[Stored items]

● ● ● ● ● ● ●

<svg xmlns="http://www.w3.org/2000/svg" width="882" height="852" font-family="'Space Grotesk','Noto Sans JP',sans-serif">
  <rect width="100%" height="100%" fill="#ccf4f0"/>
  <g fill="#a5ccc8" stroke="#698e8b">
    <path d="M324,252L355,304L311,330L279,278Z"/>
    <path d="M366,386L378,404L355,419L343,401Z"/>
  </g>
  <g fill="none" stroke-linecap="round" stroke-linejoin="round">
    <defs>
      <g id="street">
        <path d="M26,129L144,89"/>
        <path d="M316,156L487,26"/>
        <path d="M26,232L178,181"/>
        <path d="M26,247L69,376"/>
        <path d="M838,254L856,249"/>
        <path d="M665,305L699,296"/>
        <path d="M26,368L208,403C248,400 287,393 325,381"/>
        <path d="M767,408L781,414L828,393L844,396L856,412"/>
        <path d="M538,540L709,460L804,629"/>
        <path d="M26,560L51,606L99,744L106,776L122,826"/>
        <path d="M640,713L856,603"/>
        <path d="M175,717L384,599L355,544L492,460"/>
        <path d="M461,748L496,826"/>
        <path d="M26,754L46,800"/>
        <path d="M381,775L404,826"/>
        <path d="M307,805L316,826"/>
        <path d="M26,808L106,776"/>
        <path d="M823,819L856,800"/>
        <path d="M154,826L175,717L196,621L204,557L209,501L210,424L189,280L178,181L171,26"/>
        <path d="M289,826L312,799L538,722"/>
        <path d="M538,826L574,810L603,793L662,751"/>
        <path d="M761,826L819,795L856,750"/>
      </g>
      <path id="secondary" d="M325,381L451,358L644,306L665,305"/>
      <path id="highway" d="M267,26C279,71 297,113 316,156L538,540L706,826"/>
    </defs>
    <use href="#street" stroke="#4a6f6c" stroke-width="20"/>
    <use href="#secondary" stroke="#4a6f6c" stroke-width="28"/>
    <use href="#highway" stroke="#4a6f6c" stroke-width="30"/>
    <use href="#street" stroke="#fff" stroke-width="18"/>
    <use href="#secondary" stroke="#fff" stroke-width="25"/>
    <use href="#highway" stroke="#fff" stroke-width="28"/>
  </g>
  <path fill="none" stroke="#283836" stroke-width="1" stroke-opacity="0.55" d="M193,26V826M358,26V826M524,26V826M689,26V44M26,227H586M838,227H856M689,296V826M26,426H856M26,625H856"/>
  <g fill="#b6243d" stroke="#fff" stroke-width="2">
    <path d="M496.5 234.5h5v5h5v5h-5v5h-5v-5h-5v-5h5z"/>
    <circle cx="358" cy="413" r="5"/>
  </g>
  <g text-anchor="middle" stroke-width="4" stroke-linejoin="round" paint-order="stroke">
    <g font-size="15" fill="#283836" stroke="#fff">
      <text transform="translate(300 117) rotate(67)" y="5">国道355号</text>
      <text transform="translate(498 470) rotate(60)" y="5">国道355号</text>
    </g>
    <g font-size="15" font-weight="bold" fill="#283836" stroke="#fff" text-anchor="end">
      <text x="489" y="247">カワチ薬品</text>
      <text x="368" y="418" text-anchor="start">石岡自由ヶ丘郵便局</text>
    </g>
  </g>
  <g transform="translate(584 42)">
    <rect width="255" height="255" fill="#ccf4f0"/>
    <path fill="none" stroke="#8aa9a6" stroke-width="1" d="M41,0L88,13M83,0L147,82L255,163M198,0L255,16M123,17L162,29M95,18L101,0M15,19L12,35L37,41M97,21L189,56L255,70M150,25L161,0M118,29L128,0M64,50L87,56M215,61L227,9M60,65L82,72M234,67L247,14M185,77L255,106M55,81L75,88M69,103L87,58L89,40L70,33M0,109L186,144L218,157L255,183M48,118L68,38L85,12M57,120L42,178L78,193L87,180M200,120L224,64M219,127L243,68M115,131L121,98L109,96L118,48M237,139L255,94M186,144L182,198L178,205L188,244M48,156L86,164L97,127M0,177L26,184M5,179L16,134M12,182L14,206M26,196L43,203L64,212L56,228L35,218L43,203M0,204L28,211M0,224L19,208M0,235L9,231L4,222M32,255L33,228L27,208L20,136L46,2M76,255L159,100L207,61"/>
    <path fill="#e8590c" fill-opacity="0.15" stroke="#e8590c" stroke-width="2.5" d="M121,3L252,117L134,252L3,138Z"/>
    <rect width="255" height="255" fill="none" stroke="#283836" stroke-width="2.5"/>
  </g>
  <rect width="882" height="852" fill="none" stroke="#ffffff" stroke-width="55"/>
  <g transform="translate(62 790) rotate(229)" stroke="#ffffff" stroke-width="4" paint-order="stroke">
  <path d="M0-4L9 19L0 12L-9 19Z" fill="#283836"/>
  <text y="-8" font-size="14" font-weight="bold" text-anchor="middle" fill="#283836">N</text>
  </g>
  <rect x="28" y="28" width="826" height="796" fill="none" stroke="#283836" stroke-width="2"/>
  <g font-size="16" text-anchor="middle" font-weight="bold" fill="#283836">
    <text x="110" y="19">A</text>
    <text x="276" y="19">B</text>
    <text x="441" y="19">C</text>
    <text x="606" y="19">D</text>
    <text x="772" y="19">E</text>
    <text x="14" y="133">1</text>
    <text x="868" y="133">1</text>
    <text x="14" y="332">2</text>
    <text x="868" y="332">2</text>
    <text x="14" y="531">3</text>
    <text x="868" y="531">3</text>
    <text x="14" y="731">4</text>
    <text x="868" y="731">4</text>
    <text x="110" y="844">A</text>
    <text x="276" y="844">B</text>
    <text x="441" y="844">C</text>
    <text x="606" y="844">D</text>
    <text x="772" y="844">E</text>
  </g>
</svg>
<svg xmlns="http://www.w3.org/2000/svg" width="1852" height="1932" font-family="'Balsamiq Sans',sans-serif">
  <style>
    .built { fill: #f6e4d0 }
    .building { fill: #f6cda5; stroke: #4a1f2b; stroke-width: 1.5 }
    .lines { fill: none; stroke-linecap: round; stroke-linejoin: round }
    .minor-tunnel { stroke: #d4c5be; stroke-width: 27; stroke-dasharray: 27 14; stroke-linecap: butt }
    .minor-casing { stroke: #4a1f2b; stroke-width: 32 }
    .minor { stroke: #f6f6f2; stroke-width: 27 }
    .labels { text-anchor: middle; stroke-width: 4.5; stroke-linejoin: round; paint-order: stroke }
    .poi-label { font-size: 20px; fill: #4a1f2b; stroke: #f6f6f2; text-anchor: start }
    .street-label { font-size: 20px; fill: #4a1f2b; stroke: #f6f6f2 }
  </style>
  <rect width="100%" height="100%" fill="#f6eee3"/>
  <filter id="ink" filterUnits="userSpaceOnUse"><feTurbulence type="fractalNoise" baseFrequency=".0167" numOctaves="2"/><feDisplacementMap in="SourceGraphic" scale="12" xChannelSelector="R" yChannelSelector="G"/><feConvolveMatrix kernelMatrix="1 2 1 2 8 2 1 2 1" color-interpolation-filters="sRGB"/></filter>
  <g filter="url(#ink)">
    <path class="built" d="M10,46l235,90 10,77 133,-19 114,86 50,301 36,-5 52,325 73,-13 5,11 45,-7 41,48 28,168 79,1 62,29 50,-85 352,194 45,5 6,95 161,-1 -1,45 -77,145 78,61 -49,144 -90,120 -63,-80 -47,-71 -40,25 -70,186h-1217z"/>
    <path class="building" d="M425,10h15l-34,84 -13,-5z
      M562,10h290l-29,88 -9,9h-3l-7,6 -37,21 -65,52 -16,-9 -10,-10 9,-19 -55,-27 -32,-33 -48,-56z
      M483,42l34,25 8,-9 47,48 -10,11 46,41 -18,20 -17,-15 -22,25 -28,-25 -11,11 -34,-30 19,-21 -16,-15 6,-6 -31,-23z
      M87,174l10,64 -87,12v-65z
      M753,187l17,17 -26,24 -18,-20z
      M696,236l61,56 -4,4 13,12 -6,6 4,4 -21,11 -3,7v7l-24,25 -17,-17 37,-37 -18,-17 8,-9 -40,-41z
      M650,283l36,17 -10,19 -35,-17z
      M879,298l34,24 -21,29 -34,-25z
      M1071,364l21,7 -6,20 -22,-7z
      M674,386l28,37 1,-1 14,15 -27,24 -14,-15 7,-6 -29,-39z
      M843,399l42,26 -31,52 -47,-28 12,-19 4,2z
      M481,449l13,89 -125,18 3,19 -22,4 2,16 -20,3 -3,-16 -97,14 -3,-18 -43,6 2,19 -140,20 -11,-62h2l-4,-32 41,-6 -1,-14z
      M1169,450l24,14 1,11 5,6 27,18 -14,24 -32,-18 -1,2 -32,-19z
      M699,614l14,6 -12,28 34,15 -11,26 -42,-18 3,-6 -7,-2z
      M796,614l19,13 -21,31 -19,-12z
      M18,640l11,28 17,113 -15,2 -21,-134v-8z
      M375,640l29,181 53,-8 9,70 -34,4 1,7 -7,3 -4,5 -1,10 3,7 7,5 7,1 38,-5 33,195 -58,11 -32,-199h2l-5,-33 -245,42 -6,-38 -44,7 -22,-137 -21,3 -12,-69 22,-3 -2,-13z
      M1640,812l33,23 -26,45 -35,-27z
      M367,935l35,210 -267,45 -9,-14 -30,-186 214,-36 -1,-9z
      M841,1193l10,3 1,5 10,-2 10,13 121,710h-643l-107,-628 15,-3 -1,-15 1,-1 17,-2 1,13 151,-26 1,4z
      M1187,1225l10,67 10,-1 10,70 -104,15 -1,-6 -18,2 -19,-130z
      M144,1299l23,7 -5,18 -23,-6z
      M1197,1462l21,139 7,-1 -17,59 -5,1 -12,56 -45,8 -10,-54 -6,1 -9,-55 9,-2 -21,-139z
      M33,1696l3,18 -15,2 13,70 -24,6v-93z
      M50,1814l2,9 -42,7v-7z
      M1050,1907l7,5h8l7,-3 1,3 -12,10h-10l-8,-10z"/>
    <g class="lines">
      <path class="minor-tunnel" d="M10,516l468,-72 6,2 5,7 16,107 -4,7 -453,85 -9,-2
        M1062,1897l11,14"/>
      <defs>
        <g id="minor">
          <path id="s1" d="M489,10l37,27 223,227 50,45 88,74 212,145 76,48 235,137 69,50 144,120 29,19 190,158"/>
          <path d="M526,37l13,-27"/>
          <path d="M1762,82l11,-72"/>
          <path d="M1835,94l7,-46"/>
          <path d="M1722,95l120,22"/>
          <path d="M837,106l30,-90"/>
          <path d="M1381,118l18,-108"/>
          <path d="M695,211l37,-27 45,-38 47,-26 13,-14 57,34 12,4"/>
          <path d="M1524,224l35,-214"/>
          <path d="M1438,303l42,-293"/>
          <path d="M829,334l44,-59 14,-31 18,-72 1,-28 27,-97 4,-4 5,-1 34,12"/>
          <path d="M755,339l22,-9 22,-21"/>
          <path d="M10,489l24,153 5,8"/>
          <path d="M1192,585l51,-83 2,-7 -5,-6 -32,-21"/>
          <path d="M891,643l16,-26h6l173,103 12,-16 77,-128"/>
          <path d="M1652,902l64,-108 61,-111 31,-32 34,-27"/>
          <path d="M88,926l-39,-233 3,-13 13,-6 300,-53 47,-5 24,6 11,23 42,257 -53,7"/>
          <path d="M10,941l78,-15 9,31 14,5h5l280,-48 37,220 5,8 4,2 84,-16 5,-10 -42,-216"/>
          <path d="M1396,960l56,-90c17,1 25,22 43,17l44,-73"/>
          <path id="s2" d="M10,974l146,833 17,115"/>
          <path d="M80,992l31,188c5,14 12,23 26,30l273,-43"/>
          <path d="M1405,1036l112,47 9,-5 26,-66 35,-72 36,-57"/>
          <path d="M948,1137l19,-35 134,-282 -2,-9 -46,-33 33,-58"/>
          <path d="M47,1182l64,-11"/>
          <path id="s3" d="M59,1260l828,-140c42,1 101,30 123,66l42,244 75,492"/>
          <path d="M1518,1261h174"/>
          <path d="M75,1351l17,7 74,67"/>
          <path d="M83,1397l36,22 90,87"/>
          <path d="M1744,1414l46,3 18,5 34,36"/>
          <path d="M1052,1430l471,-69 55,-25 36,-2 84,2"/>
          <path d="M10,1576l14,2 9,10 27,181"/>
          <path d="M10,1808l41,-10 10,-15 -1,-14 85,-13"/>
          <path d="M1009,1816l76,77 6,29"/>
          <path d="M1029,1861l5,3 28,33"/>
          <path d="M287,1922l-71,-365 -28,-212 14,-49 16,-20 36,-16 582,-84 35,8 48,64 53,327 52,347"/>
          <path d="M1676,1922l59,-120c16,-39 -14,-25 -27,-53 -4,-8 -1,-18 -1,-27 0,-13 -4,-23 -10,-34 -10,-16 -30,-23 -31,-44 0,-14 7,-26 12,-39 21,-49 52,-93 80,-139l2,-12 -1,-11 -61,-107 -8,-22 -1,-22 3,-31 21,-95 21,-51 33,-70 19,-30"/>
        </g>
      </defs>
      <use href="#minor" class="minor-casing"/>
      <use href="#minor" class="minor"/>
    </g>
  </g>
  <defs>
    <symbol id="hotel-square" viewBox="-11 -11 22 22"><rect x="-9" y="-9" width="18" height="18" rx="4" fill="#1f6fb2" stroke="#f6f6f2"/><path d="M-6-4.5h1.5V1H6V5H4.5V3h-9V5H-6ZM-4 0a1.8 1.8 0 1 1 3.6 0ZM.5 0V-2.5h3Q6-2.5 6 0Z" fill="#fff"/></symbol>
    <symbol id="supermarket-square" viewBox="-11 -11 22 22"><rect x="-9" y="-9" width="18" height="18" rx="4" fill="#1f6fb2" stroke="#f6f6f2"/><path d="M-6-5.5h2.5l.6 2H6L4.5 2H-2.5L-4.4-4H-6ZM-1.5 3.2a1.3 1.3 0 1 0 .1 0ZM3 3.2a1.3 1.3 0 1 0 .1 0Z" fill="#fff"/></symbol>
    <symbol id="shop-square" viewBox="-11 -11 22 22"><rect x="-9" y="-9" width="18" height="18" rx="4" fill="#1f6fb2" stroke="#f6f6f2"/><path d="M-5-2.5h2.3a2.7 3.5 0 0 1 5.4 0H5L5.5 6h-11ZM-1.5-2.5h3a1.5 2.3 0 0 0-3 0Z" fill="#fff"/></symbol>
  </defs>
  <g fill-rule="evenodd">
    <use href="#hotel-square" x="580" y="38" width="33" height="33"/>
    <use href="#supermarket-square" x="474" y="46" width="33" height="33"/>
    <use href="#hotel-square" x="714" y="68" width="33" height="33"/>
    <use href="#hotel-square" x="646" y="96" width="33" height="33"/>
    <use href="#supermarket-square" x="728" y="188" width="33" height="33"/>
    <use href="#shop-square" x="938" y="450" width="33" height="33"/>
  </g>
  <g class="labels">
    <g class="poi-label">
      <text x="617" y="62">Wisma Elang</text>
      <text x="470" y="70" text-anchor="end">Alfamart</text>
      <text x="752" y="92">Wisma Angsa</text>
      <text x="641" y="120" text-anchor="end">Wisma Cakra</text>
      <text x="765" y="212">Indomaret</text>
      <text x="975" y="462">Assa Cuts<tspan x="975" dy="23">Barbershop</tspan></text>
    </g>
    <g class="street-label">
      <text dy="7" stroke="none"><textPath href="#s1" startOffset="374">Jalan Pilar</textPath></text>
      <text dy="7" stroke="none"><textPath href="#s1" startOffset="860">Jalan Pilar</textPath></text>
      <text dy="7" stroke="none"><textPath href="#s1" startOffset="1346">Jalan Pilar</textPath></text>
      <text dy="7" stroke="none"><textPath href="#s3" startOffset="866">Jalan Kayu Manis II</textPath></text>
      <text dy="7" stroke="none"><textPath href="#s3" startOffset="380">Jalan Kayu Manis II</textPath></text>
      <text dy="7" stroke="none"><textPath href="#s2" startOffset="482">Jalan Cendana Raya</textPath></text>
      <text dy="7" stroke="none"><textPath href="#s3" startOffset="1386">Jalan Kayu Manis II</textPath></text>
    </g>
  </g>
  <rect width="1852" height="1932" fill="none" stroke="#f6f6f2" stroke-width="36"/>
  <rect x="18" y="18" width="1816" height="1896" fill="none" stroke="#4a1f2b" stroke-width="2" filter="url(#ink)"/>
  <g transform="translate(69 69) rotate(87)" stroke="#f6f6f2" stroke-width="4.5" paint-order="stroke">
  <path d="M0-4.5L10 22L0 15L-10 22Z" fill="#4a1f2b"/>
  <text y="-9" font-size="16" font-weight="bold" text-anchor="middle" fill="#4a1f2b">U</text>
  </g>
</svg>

● ● ● ● ● ● ●

Exercise aim -
Scan the records above for the word "lines" and return every line where it occurs.

Written reply -
    .lines { fill: none; stroke-linecap: round; stroke-linejoin: round }
    <g class="lines">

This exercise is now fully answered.